→ **Exercise requirements**: Convert every line from the start of the data through the line containing "Honey Dijon /" into a JSON list of strings, one string per line, leaving out any blank lines.

→ **Records shown**:
● ● ● ● ● ● ●
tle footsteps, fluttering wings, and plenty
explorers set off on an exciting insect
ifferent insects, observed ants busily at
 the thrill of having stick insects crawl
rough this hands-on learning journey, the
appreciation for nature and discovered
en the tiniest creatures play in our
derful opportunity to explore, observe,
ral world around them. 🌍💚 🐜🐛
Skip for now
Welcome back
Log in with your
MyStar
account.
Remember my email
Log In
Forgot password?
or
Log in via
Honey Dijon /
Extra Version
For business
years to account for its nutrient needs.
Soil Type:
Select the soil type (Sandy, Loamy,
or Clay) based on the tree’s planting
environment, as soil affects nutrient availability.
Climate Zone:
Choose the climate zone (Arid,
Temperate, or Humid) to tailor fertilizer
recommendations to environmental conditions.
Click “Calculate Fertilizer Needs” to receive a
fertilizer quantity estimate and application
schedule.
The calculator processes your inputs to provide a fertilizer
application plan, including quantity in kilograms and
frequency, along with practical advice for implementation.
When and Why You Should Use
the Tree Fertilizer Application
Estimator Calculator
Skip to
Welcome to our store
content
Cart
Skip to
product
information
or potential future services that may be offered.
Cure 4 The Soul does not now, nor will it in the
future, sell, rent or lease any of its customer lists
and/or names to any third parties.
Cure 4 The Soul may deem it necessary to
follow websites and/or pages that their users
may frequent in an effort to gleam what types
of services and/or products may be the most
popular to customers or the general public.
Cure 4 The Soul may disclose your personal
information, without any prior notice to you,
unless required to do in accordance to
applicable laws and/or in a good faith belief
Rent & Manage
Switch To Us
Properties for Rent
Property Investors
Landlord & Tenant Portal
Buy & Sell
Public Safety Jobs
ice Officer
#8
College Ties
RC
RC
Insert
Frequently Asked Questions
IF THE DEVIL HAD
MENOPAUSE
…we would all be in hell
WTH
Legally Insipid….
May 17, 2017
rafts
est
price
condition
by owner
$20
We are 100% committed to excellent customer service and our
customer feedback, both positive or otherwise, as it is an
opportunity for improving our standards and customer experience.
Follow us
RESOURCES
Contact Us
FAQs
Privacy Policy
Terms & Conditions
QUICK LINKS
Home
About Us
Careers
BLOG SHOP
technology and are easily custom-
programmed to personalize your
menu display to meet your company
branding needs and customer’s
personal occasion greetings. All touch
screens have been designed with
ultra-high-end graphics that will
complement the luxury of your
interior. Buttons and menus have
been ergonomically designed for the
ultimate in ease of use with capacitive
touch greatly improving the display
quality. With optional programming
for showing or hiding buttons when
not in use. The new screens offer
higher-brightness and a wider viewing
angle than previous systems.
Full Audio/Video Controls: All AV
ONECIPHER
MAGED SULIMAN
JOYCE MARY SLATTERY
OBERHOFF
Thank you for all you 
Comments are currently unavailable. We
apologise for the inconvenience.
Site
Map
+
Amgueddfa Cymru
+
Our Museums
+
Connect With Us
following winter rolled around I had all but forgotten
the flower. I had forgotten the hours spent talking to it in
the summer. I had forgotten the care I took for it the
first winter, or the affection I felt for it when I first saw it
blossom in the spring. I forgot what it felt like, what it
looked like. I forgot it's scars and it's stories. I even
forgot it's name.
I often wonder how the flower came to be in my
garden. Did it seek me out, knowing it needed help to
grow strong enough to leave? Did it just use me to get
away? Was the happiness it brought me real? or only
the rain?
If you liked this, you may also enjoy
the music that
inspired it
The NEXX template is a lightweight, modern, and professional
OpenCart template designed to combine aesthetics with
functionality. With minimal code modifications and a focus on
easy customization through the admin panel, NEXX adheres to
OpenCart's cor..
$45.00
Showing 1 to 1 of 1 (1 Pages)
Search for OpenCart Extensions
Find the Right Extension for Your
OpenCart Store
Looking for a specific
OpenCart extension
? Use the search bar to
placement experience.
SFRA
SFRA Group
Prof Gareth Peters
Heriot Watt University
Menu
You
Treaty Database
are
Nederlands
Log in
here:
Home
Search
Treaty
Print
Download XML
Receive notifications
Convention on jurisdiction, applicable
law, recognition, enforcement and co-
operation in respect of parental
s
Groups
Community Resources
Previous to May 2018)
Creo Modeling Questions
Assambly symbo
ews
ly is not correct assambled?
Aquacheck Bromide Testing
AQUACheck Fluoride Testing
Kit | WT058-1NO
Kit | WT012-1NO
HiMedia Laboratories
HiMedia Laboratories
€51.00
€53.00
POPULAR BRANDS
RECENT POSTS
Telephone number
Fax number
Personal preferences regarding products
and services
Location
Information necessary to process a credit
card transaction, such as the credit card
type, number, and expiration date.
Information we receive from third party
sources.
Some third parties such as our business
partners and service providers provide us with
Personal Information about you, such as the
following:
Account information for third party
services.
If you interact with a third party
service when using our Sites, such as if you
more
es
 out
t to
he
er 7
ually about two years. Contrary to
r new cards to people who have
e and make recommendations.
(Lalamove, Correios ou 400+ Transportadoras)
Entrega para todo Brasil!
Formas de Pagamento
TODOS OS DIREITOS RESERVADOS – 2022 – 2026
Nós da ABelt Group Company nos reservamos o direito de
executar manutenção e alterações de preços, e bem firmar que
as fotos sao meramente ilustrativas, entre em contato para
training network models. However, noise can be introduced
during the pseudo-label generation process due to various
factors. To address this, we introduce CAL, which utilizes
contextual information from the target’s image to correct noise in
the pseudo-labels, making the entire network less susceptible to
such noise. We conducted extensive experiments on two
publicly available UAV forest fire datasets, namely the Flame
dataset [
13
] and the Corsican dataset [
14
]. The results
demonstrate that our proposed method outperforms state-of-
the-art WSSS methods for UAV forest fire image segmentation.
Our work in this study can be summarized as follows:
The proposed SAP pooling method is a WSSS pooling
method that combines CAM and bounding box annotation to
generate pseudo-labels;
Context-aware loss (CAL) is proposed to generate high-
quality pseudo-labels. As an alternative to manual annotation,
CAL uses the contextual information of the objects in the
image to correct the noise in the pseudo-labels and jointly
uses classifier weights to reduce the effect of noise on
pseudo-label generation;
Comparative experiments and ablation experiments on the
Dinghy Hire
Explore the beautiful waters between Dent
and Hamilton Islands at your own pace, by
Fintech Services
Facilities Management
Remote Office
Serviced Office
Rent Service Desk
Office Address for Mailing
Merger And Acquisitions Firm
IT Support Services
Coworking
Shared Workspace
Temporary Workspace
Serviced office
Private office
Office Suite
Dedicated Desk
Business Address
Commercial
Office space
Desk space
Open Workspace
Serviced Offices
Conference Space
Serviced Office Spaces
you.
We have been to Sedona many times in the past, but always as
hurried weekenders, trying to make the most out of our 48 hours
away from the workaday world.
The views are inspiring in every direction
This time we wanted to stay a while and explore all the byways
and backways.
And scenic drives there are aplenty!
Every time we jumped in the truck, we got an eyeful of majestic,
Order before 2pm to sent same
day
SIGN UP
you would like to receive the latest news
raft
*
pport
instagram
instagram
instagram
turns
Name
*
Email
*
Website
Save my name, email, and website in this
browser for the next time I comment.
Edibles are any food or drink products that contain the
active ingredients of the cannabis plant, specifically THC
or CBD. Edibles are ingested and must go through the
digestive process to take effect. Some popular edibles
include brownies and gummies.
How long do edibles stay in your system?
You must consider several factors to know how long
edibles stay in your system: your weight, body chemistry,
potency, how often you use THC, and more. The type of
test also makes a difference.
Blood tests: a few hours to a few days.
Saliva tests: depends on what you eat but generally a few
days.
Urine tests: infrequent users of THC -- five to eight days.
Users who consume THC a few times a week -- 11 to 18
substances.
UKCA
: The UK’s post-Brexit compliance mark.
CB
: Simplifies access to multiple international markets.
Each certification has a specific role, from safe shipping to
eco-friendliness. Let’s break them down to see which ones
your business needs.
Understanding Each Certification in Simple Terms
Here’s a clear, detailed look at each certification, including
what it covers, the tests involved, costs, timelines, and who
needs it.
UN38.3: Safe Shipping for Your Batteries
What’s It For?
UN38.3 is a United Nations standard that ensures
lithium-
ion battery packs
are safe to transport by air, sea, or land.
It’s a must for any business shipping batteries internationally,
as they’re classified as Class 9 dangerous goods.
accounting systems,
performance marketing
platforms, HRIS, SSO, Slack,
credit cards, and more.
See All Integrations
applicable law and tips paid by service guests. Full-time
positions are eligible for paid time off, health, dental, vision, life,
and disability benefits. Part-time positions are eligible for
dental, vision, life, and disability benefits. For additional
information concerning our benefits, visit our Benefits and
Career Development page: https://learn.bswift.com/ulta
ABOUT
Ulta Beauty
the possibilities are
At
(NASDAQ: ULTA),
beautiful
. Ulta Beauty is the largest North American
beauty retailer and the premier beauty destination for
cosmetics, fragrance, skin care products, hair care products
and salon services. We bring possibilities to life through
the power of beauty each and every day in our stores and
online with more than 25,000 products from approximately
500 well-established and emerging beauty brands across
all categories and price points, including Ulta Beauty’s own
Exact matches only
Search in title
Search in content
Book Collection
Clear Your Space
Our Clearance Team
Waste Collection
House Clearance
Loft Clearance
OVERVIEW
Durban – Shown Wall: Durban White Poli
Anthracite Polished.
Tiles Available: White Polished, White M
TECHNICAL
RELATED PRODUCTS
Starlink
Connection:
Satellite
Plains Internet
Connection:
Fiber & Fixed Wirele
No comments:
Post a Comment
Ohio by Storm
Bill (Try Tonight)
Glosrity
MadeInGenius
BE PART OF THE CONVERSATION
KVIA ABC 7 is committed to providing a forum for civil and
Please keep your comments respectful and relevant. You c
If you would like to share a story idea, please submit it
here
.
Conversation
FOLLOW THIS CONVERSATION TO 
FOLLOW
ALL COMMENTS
● ● ● ● ● ● ●
→ **Result**:
[
  "tle footsteps, fluttering wings, and plenty",
  "explorers set off on an exciting insect",
  "ifferent insects, observed ants busily at",
  " the thrill of having stick insects crawl",
  "rough this hands-on learning journey, the",
  "appreciation for nature and discovered",
  "en the tiniest creatures play in our",
  "derful opportunity to explore, observe,",
  "ral world around them. 🌍💚 🐜🐛",
  "Skip for now",
  "Welcome back",
  "Log in with your",
  "MyStar",
  "account.",
  "Remember my email",
  "Log In",
  "Forgot password?",
  "or",
  "Log in via",
  "Honey Dijon /"
]